Novice Phil debater Coco Millar opened the discussion excellently, utilising humour to drive home that beauty was indeed a beast. She touched on the intriguing issue of representation in Disney films, asking why it was that the characters that she associated herself with physically, always seemed to be the villains. She urged society to focus on existing, not attracting, which was rewarded by tremendous applause from the Phil Council.

Fashion bloggers Rosalind Jana and Michelle Marie were the guest speakers, on opposition and proposition respectively. Rosalind Jana presented her beliefs with utter, passionate and yet contained conviction. Her points were intelligent and well researched, arguing that beauty in the form of a red lip can stand for an act of defiance. King George hated rouge and women rebelled against his reign by wearing that colour. I felt that hers was the strongest stand against the motion.

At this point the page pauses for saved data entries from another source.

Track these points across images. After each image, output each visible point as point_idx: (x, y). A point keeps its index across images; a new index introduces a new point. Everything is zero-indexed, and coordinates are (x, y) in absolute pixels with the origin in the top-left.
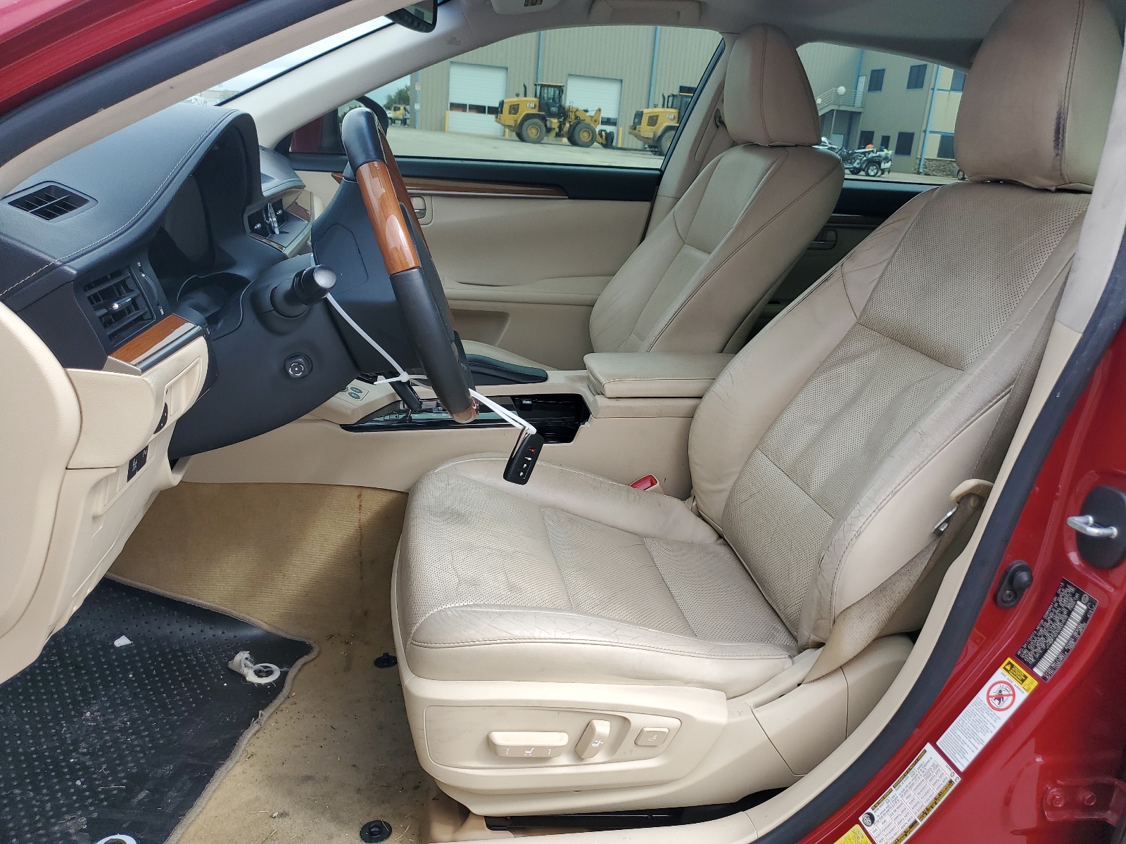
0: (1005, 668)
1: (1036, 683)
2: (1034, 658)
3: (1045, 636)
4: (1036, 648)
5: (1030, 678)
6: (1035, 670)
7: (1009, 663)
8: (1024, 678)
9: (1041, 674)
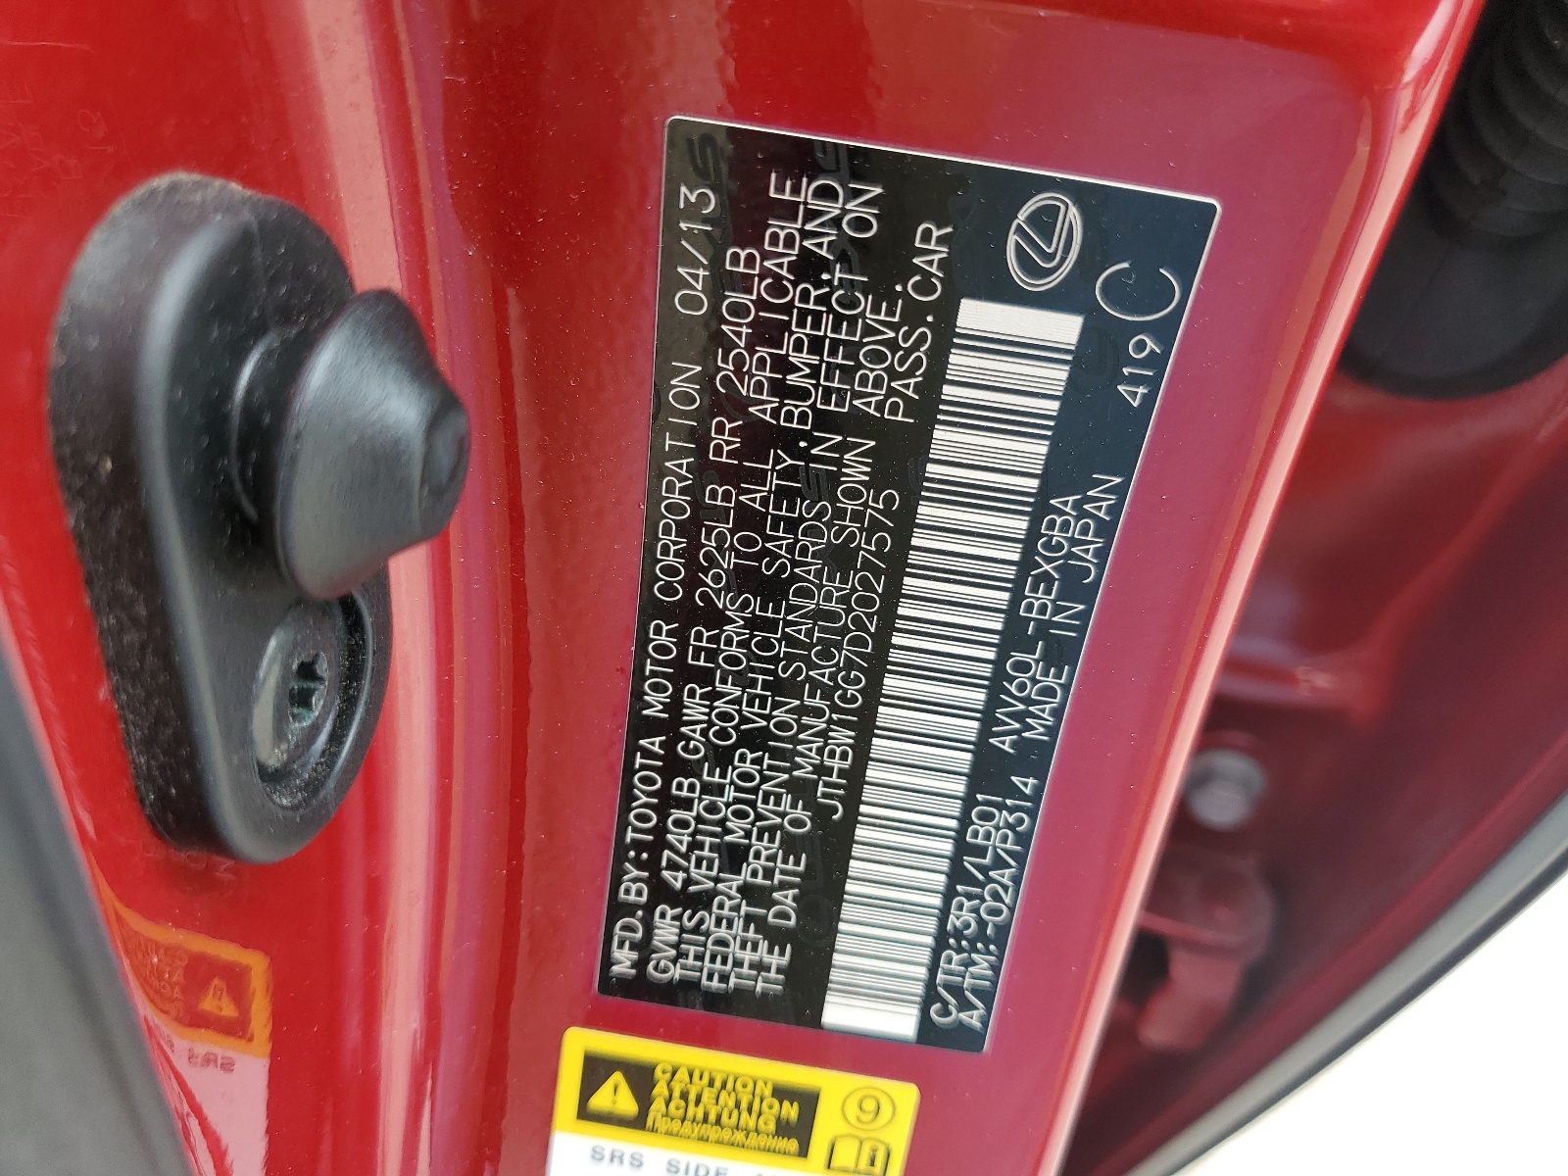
0: (584, 1113)
1: (903, 1098)
2: (776, 937)
3: (756, 740)
4: (734, 857)
5: (835, 1087)
6: (837, 1013)
7: (596, 1070)
8: (791, 1111)
9: (902, 1023)
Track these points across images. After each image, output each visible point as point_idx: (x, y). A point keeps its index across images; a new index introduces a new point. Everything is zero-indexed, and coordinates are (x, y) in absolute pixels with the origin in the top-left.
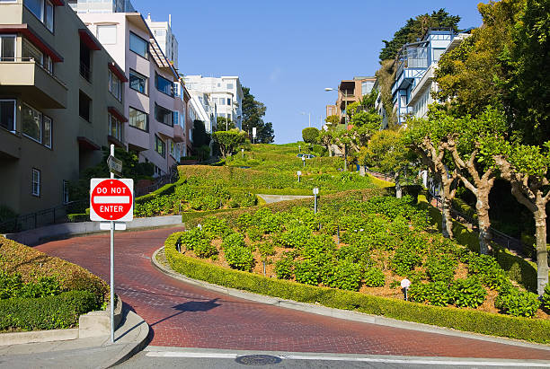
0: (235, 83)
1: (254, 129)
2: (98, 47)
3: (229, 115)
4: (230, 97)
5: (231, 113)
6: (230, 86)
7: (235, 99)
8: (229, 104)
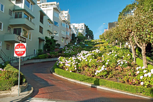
0: (83, 25)
1: (89, 36)
2: (45, 15)
3: (82, 33)
4: (82, 28)
5: (82, 32)
6: (82, 26)
7: (83, 29)
8: (82, 30)
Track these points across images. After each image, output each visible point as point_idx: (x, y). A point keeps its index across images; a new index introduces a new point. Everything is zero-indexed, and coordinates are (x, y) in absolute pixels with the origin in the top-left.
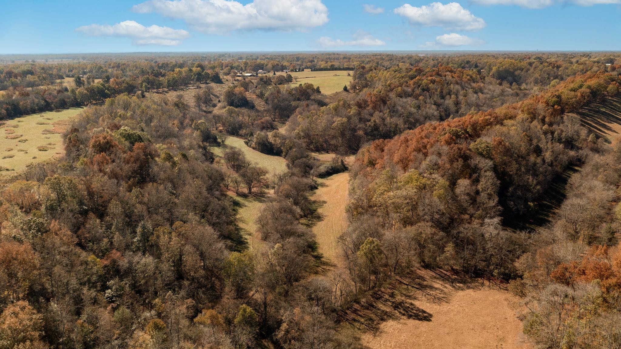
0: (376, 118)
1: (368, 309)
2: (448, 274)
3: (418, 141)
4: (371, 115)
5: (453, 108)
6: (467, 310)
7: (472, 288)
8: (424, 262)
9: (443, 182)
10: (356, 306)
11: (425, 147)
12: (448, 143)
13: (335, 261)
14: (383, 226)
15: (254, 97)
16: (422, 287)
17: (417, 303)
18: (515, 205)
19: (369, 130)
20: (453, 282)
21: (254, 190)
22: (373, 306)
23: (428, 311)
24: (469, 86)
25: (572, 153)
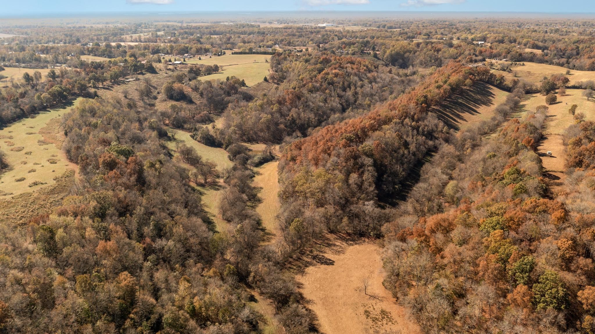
0: (293, 112)
1: (297, 261)
2: (344, 236)
3: (324, 144)
4: (290, 110)
5: (352, 99)
6: (354, 257)
7: (359, 244)
8: (330, 229)
9: (341, 176)
10: (291, 260)
11: (329, 149)
12: (345, 146)
13: (274, 232)
14: (304, 206)
15: (190, 90)
16: (329, 245)
17: (326, 255)
18: (387, 187)
19: (288, 124)
20: (347, 241)
21: (209, 180)
22: (300, 259)
23: (332, 259)
24: (365, 77)
25: (431, 143)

Michelle Marie, supported by Aisling Foster later, maintained that that the antithesis to beauty was the word ‘fat’. According to these women, desperation to not become beauty’s opposite created the beast of beauty. This was an interesting viewpoint, yet for me it drove the focus away from the concept of beauty itself. The motion was not entitled ‘This House Believes Thin is a Beast.’

After this divergence from the topic, Sheila Naughton firmly fixated on the very notion of beauty, strengthening proposition’s argument. She proposed that beauty existed merely as an ideal and that to survive, an ideal has to remain exclusive and unattainable. In this way, beauty becomes a beast as the average individual will never be able to attain it – thus they will suffer from feelings of inadequacy.

Debaters spoke very much from the heart, which was apparent from their various modes of presentation. Most speakers expressed that they were approaching the topic from a feminist angle.  The feminist viewpoint was supported repetitively by anecdote, rather than intellectual observation and insight. I felt that the use of emotive personal stories instead of evidence just reinforced the idea that women unable to express themselves logically and without using emotive language. Despite the view that this allowed the women to form their own narrative, independent of a rational approach, it resulted in a failed full excavation of the issue in my opinion.

The absence of a male voice in the House contributed to this problem. In Trinity College, males certainly are beautiful and try to fulfil certain standards of beauty. Indeed male alumni Oscar Wilde believed that beauty was higher than genius as it requires no explanation. Perhaps if he’d been there, we’d have had a more balanced debate.